The Indomitable Wendell Castle
Copyright Vladimir Kagan October 24, 2015
If there is one person who’s work I have admired all of my life, who’s work stands out as art transmuted magically into furniture, who has been true to his muse and at age 83 still creates monumental works, it’s Wendell Castle.
A reunion of old friends: Nancy Jurs, Wendell's wife, Vladi and Wendell Castle at the opening reception for Wendell's Retrospective show at the Museum of Art and Design (MAD Museum)
Wendell Castle is not a furniture maker; he is a sculptor creating vessels for sitting. He is not motivated by a need for comfort. It is what separates his art from us mortals who make furniture. We are driven by rules: seat height, seat depth, lumbar support, and feasibility – strictures that do not bind Wendell.

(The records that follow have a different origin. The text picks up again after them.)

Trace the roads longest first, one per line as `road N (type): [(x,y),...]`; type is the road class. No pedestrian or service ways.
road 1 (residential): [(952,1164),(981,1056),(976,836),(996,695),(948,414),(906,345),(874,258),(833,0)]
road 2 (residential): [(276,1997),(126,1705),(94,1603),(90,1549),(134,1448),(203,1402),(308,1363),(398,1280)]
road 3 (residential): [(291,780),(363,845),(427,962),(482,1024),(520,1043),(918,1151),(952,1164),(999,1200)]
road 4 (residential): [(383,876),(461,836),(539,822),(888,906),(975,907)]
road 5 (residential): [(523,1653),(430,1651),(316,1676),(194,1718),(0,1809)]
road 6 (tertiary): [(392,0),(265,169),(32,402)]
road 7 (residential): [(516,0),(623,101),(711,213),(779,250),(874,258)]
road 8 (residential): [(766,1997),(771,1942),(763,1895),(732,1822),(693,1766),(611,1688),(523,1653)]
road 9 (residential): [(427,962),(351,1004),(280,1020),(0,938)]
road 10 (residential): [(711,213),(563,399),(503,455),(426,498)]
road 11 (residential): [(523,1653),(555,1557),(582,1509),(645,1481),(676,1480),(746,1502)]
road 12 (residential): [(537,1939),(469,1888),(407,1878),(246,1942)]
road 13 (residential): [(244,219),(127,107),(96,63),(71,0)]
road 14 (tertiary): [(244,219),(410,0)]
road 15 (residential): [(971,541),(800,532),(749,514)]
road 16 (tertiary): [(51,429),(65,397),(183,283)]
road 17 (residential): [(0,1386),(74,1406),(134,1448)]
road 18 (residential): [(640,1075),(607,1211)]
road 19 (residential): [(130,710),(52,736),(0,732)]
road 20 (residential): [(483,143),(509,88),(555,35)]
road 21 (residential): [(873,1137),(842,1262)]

Wendell is currently being honored with a major retrospective of his work at the Museum of Art & Design (MAD) in New York City. It is befitting that some fifty years earlier Wendell had his first show at this same museum, formerly The America Craft Museum. What goes around – comes around.
Wendell Castle grew up on a farm in Emporia, Kansas. We don’t quite know what motivated him to venture from the bucolic life of raising cows to a love affair with wood and sculpture. But the world he inhabits today is a more beautiful place for it.
A sculpture by Wendell Castle created out of discarded gunstocks
A scribe chair, vaguely resembling a piece of furniture, is another early work created with gunstock elements
This is the Wendell Castle we all recognize, an organic stool on four legs. Ironically Wendell carved this stool upside down, starting with the legs, he had no idea of it eventually becoming a seat!
In 1958, Wendell Castle received a Bachelor of Fine Arts in industrial design, and in 1961, a Master of Fine Arts, both from the University of Kansas. From 1962-1969, he taught at Rochester Institute of Technology, School for American Craftsmen, in Rochester, NY, and is now an Artist in Residence. In 1980, he opened the Wendell Castle School in Scottsville, NY, not far from Rochester, where he became a shining star. His classes nurtured generations of creative woodworkers that have spread his gospel worldwide, but there is only one Wendell Castle.
By the mid-sixties, Wendell's signature handwriting was well established. He glued-up huge slabs of wood and called them Stack Laminations, which he deftly attacked with his chainsaw to create the furniture illustrated above.
Eager to try his hand at new technology, In the 70's Wendell developed a collection of fiberglass furniture named the Molar Group. This sensuous chair was the masterpiece of the collection.
The Museum's caption about his fiberglass work
In a beautiful documentary film, Wendell demonstrates that he is still the master of using his tools including rasps, chisels and chainsaws.
An artist with a huge vision, in the 21st Century Wendell discarded his traditional tools of creativity. Gone are his ubiquitous chain saw, chisels, rasps and spoke-shavers. They have been replaced with the industry’s latest technology: precision scanners, sophisticated 3D printers and C&C carving machines, tools more apt to be found in a Ferrari model shop than in a sculptor’s atelier. Wendell transformed his studio into a high-tech laboratory. With this new technology Wendell’s work has exploded to new flights of imagination.
Today, Wendell carves precise miniature models he then scans into his computers for his machines to replicate into larger-than-life sculpture-furniture
One of the exhibits graphically illustrates the stack build-up of his furniture. Wendell is a VERY precise worker!
The NEW Wendell Castle designs are carved on his high-tech C&C carving machine. This technology has liberated Wendell from the workbench to explore the stratosphere.
The MAD’s comprehensive show illustrates the transition from his early sculpture using discarded gunstocks to create his skeletal shapes vaguely resembling furniture. By the early sixties, Wendell experimented with stack-laminated wood and using his primary tool, a chainsaw, deftly wielded it to create bold, arboreal shapes that morphed into chairs, tables, desks and sofas. In the seventies, Wendell explored fiberglass to create sinuous tactile curves of color that became chairs and stools.
Wendell is never a man to stand still and the second floor of this retrospective is devoted almost entirely to his monumental creations on the C&C carving machine.
This show has just opened. If you are planning a visit to New York, Wendell Castle’s retrospective is a must.